From an excellent article by Betsy Hart at the Gospel Coalition:
“That’s where the pornography comes in. Just as sexual pornography twists an understanding for men about real women’s bodies and sexual appetites, so romantic pornography twists the perception for women about real men and how they “ought” to behave toward women, which tends to amount to, well, behaving like a woman. I have a dear friend who once didn’t like a fellow I was dating. Among other shortcomings, he didn’t arrange spa treatments for me, she explained. Seriously. No more chick flicks for that girl.
The notion that the ideal fellow is sensitive and devoted to his woman didn’t start with Nora Ephron or even Jane Austin, of course. Our true husband, Christ himself, “wept.” And Scripture is clear that the ultimate bridegroom jealously pursues his bride, the church. In fact romantic pornography has a ring of truth to it, which is one reason it is powerful. A man in love with a woman is stubborn in his pursuit. Hence I’ve passed down to my children the maxim my mother shared with me: “Girls don’t want a boy they have to call themselves.”

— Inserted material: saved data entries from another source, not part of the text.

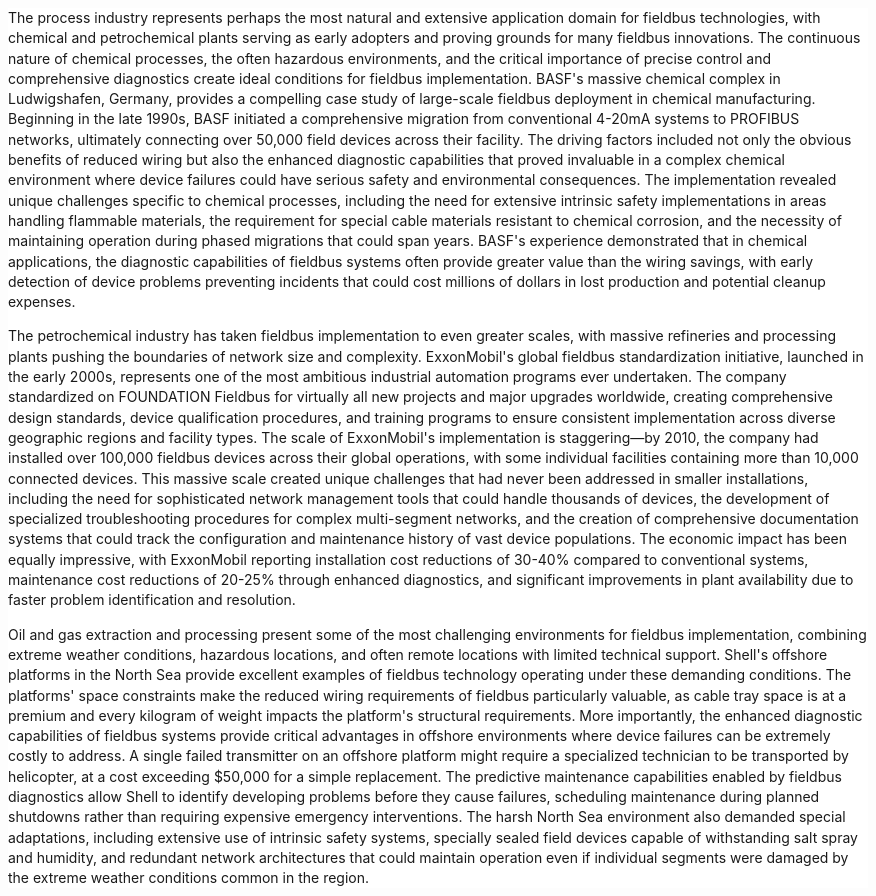 The process industry represents perhaps the most natural and extensive application domain for fieldbus technologies, with chemical and petrochemical plants serving as early adopters and proving grounds for many fieldbus innovations. The continuous nature of chemical processes, the often hazardous environments, and the critical importance of precise control and comprehensive diagnostics create ideal conditions for fieldbus implementation. BASF's massive chemical complex in Ludwigshafen, Germany, provides a compelling case study of large-scale fieldbus deployment in chemical manufacturing. Beginning in the late 1990s, BASF initiated a comprehensive migration from conventional 4-20mA systems to PROFIBUS networks, ultimately connecting over 50,000 field devices across their facility. The driving factors included not only the obvious benefits of reduced wiring but also the enhanced diagnostic capabilities that proved invaluable in a complex chemical environment where device failures could have serious safety and environmental consequences. The implementation revealed unique challenges specific to chemical processes, including the need for extensive intrinsic safety implementations in areas handling flammable materials, the requirement for special cable materials resistant to chemical corrosion, and the necessity of maintaining operation during phased migrations that could span years. BASF's experience demonstrated that in chemical applications, the diagnostic capabilities of fieldbus systems often provide greater value than the wiring savings, with early detection of device problems preventing incidents that could cost millions of dollars in lost production and potential cleanup expenses.

The petrochemical industry has taken fieldbus implementation to even greater scales, with massive refineries and processing plants pushing the boundaries of network size and complexity. ExxonMobil's global fieldbus standardization initiative, launched in the early 2000s, represents one of the most ambitious industrial automation programs ever undertaken. The company standardized on FOUNDATION Fieldbus for virtually all new projects and major upgrades worldwide, creating comprehensive design standards, device qualification procedures, and training programs to ensure consistent implementation across diverse geographic regions and facility types. The scale of ExxonMobil's implementation is staggering—by 2010, the company had installed over 100,000 fieldbus devices across their global operations, with some individual facilities containing more than 10,000 connected devices. This massive scale created unique challenges that had never been addressed in smaller installations, including the need for sophisticated network management tools that could handle thousands of devices, the development of specialized troubleshooting procedures for complex multi-segment networks, and the creation of comprehensive documentation systems that could track the configuration and maintenance history of vast device populations. The economic impact has been equally impressive, with ExxonMobil reporting installation cost reductions of 30-40% compared to conventional systems, maintenance cost reductions of 20-25% through enhanced diagnostics, and significant improvements in plant availability due to faster problem identification and resolution.

Oil and gas extraction and processing present some of the most challenging environments for fieldbus implementation, combining extreme weather conditions, hazardous locations, and often remote locations with limited technical support. Shell's offshore platforms in the North Sea provide excellent examples of fieldbus technology operating under these demanding conditions. The platforms' space constraints make the reduced wiring requirements of fieldbus particularly valuable, as cable tray space is at a premium and every kilogram of weight impacts the platform's structural requirements. More importantly, the enhanced diagnostic capabilities of fieldbus systems provide critical advantages in offshore environments where device failures can be extremely costly to address. A single failed transmitter on an offshore platform might require a specialized technician to be transported by helicopter, at a cost exceeding $50,000 for a simple replacement. The predictive maintenance capabilities enabled by fieldbus diagnostics allow Shell to identify developing problems before they cause failures, scheduling maintenance during planned shutdowns rather than requiring expensive emergency interventions. The harsh North Sea environment also demanded special adaptations, including extensive use of intrinsic safety systems, specially sealed field devices capable of withstanding salt spray and humidity, and redundant network architectures that could maintain operation even if individual segments were damaged by the extreme weather conditions common in the region.
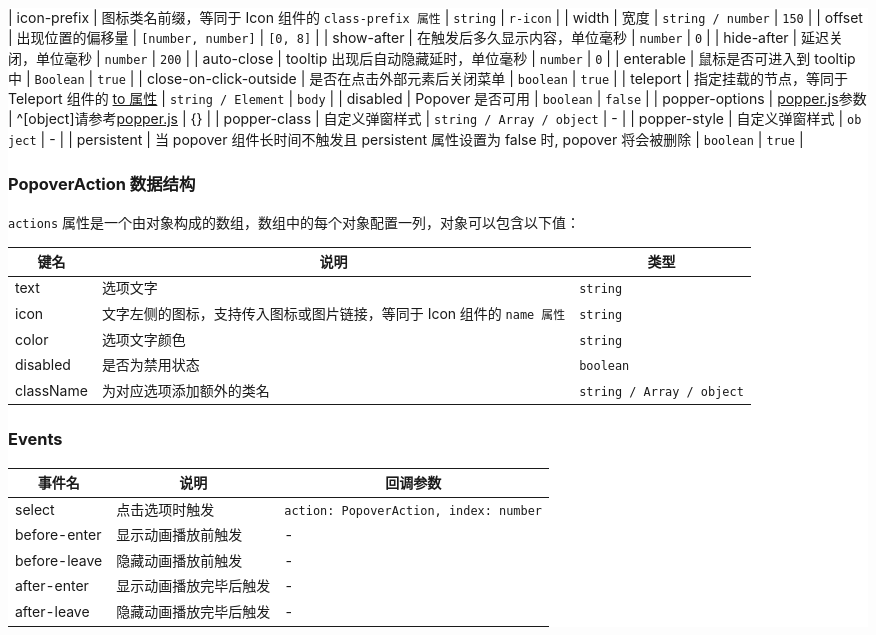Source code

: | icon-prefix | 图标类名前缀，等同于 Icon 组件的 `class-prefix 属性` | `string` | `r-icon` |
| width | 宽度 | `string / number` | `150` |
| offset | 出现位置的偏移量 | `[number, number]` | `[0, 8]` |
| show-after | 在触发后多久显示内容，单位毫秒 | `number` | `0` |
| hide-after | 延迟关闭，单位毫秒 | `number` | `200` |
| auto-close | tooltip 出现后自动隐藏延时，单位毫秒 | `number` | `0` |
| enterable | 鼠标是否可进入到 tooltip 中 | `Boolean` | `true` |
| close-on-click-outside | 是否在点击外部元素后关闭菜单 | `boolean` | `true` |
| teleport | 指定挂载的节点，等同于 Teleport 组件的 [to 属性](https://cn.vuejs.org/api/built-in-components.html#teleport) | `string / Element` | `body` |
| disabled | Popover 是否可用 | `boolean` | `false` |
| popper-options | [popper.js](https://popper.js.org/docs/v2/)参数 | ^[object]请参考[popper.js](https://popper.js.org/docs/v2/) | {} |
| popper-class | 自定义弹窗样式 | `string / Array / object` | - |
| popper-style | 自定义弹窗样式 | `object` | - |
| persistent | 当 popover 组件长时间不触发且 persistent 属性设置为 false 时, popover 将会被删除 | `boolean` | `true` |

### PopoverAction 数据结构

`actions` 属性是一个由对象构成的数组，数组中的每个对象配置一列，对象可以包含以下值：

| 键名 | 说明 | 类型 |
| --- | --- | --- |
| text | 选项文字 | `string` |
| icon | 文字左侧的图标，支持传入图标或图片链接，等同于 Icon 组件的 `name 属性` | `string` |
| color | 选项文字颜色 | `string` |
| disabled | 是否为禁用状态 | `boolean` |
| className | 为对应选项添加额外的类名 | `string / Array / object` |

### Events

| 事件名 | 说明 | 回调参数 |
| --- | --- | --- |
| select | 点击选项时触发 | `action: PopoverAction, index: number` |
| before-enter | 显示动画播放前触发 | - |
| before-leave | 隐藏动画播放前触发 | - |
| after-enter | 显示动画播放完毕后触发 | - |
| after-leave | 隐藏动画播放完毕后触发 | - |

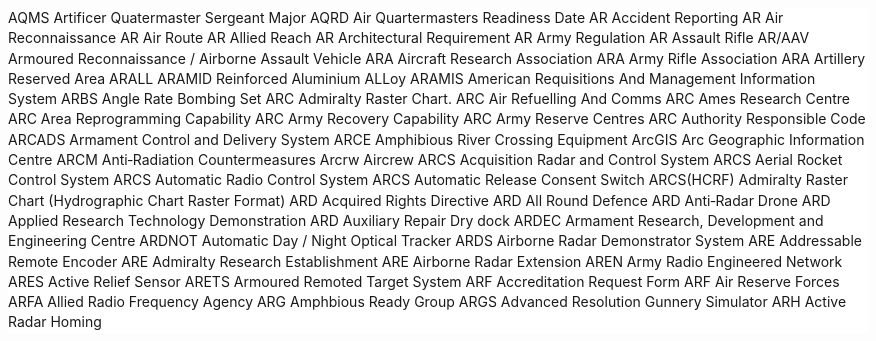
AQMS Artificer Quatermaster Sergeant Major
AQRD Air Quartermasters Readiness Date
AR Accident Reporting
AR Air Reconnaissance
AR Air Route
AR Allied Reach
AR Architectural Requirement
AR Army Regulation
AR Assault Rifle
AR/AAV Armoured Reconnaissance / Airborne Assault Vehicle
ARA Aircraft Research Association
ARA Army Rifle Association
ARA Artillery Reserved Area
ARALL ARAMID Reinforced Aluminium ALLoy
ARAMIS American Requisitions And Management Information System
ARBS Angle Rate Bombing Set
ARC Admiralty Raster Chart.
ARC Air Refuelling And Comms
ARC Ames Research Centre
ARC Area Reprogramming Capability
ARC Army Recovery Capability
ARC Army Reserve Centres
ARC Authority Responsible Code
ARCADS Armament Control and Delivery System
ARCE Amphibious River Crossing Equipment
ArcGIS Arc Geographic Information Centre
ARCM Anti‐Radiation Countermeasures
Arcrw Aircrew
ARCS Acquisition Radar and Control System
ARCS Aerial Rocket Control System
ARCS Automatic Radio Control System
ARCS Automatic Release Consent Switch
ARCS(HCRF) Admiralty Raster Chart (Hydrographic Chart Raster Format)
ARD Acquired Rights Directive
ARD All Round Defence
ARD Anti‐Radar Drone
ARD Applied Research Technology Demonstration
ARD Auxiliary Repair Dry dock
ARDEC Armament Research, Development and Engineering Centre
ARDNOT Automatic Day / Night Optical Tracker
ARDS Airborne Radar Demonstrator System
ARE Addressable Remote Encoder
ARE Admiralty Research Establishment
ARE Airborne Radar Extension
AREN Army Radio Engineered Network
ARES Active Relief Sensor
ARETS Armoured Remoted Target System
ARF Accreditation Request Form
ARF Air Reserve Forces
ARFA Allied Radio Frequency Agency
ARG Amphbious Ready Group
ARGS Advanced Resolution Gunnery Simulator
ARH Active Radar Homing

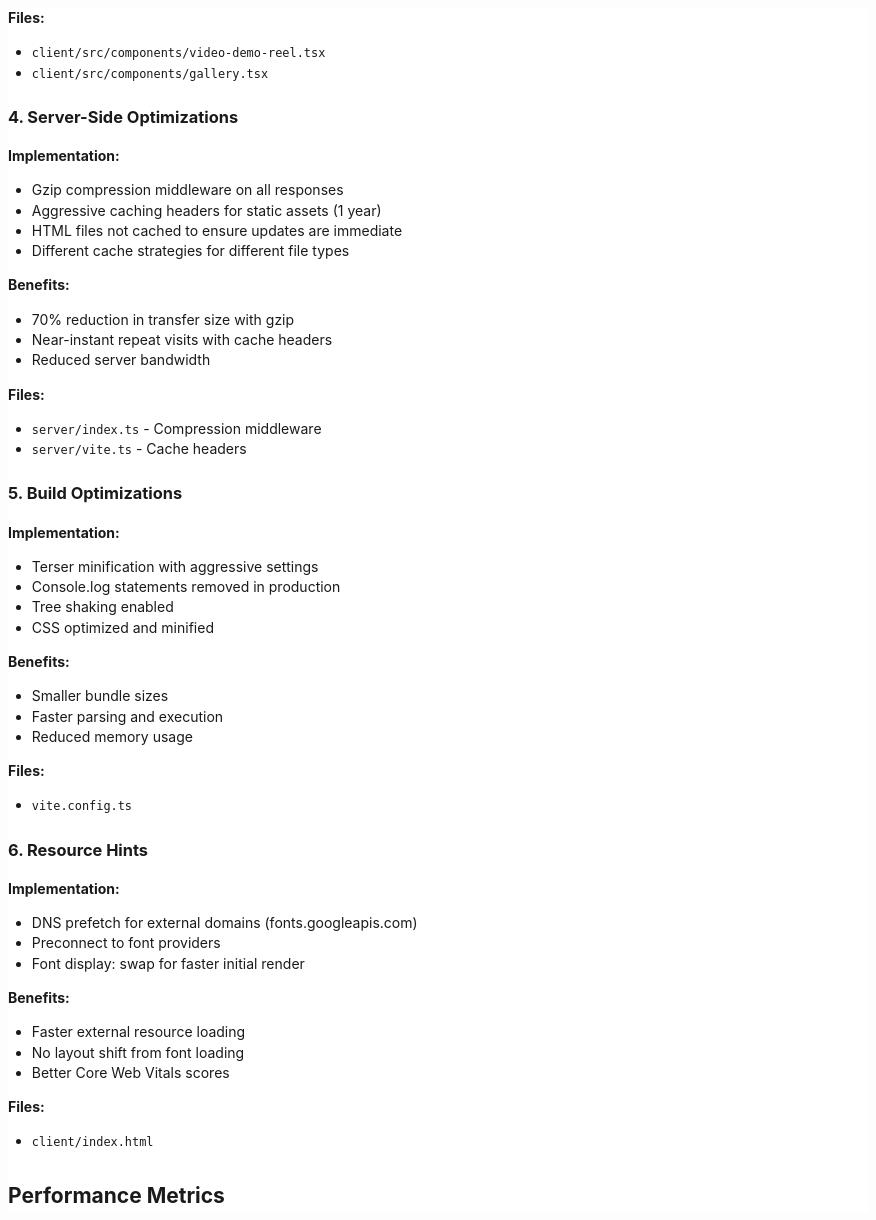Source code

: **Files:**
- `client/src/components/video-demo-reel.tsx`
- `client/src/components/gallery.tsx`

### 4. Server-Side Optimizations

**Implementation:**
- Gzip compression middleware on all responses
- Aggressive caching headers for static assets (1 year)
- HTML files not cached to ensure updates are immediate
- Different cache strategies for different file types

**Benefits:**
- 70% reduction in transfer size with gzip
- Near-instant repeat visits with cache headers
- Reduced server bandwidth

**Files:**
- `server/index.ts` - Compression middleware
- `server/vite.ts` - Cache headers

### 5. Build Optimizations

**Implementation:**
- Terser minification with aggressive settings
- Console.log statements removed in production
- Tree shaking enabled
- CSS optimized and minified

**Benefits:**
- Smaller bundle sizes
- Faster parsing and execution
- Reduced memory usage

**Files:**
- `vite.config.ts`

### 6. Resource Hints

**Implementation:**
- DNS prefetch for external domains (fonts.googleapis.com)
- Preconnect to font providers
- Font display: swap for faster initial render

**Benefits:**
- Faster external resource loading
- No layout shift from font loading
- Better Core Web Vitals scores

**Files:**
- `client/index.html`

## Performance Metrics

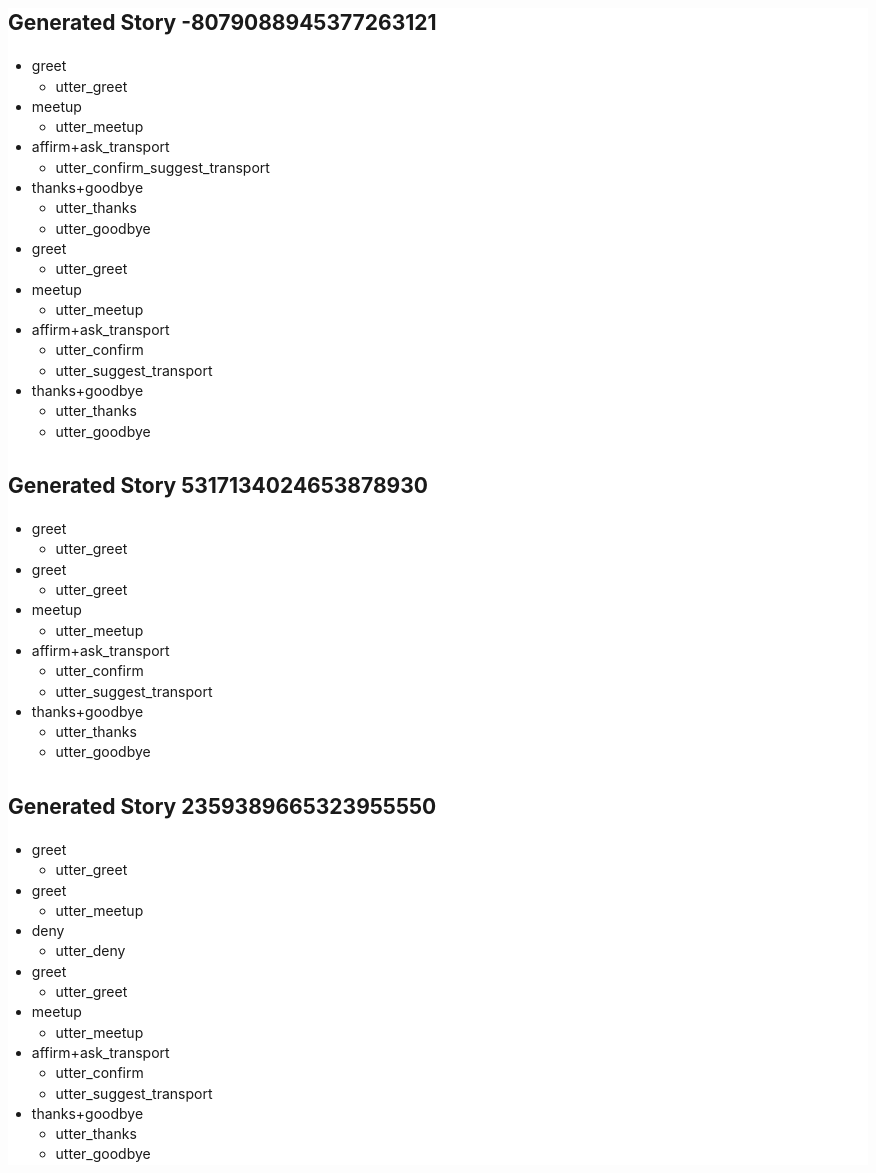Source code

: ## Generated Story -8079088945377263121
* greet
    - utter_greet
* meetup
    - utter_meetup
* affirm+ask_transport
    - utter_confirm_suggest_transport
* thanks+goodbye
    - utter_thanks
    - utter_goodbye
* greet
    - utter_greet
* meetup
    - utter_meetup
* affirm+ask_transport
    - utter_confirm
    - utter_suggest_transport
* thanks+goodbye
    - utter_thanks
    - utter_goodbye

## Generated Story 5317134024653878930
* greet
    - utter_greet
* greet
    - utter_greet
* meetup
    - utter_meetup
* affirm+ask_transport
    - utter_confirm
    - utter_suggest_transport
* thanks+goodbye
    - utter_thanks
    - utter_goodbye

## Generated Story 2359389665323955550
* greet
    - utter_greet
* greet
    - utter_meetup
* deny
    - utter_deny
* greet
    - utter_greet
* meetup
    - utter_meetup
* affirm+ask_transport
    - utter_confirm
    - utter_suggest_transport
* thanks+goodbye
    - utter_thanks
    - utter_goodbye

But both kinds of pornography go wrong by portraying genders as unidimensional. And the unidimension of men in romantic porn gets magnified because our mainstream culture has a “man bad, woman good” view that opposes traditionally male qualities (unless they turn up in women, but that’s another column). In a symptom of what’s going on in the culture at large, “rom coms” and many television sitcoms denigrate such traits such as aggression, competitiveness, a certain amount of stoicism, and even the desire to protect and care for a woman.”